What the exercise asks: The records below should be set down in full, please, without any change.

Source data
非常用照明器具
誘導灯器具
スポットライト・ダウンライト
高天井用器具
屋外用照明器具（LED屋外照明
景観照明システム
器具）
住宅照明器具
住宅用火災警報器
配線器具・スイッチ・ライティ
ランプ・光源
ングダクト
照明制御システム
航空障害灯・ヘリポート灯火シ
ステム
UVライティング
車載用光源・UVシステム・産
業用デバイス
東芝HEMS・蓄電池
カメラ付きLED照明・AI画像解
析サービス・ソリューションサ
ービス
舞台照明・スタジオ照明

Exercise result:
非常用照明器具
誘導灯器具
スポットライト・ダウンライト
高天井用器具
屋外用照明器具（LED屋外照明
景観照明システム
器具）
住宅照明器具
住宅用火災警報器
配線器具・スイッチ・ライティ
ランプ・光源
ングダクト
照明制御システム
航空障害灯・ヘリポート灯火シ
ステム
UVライティング
車載用光源・UVシステム・産
業用デバイス
東芝HEMS・蓄電池
カメラ付きLED照明・AI画像解
析サービス・ソリューションサ
ービス
舞台照明・スタジオ照明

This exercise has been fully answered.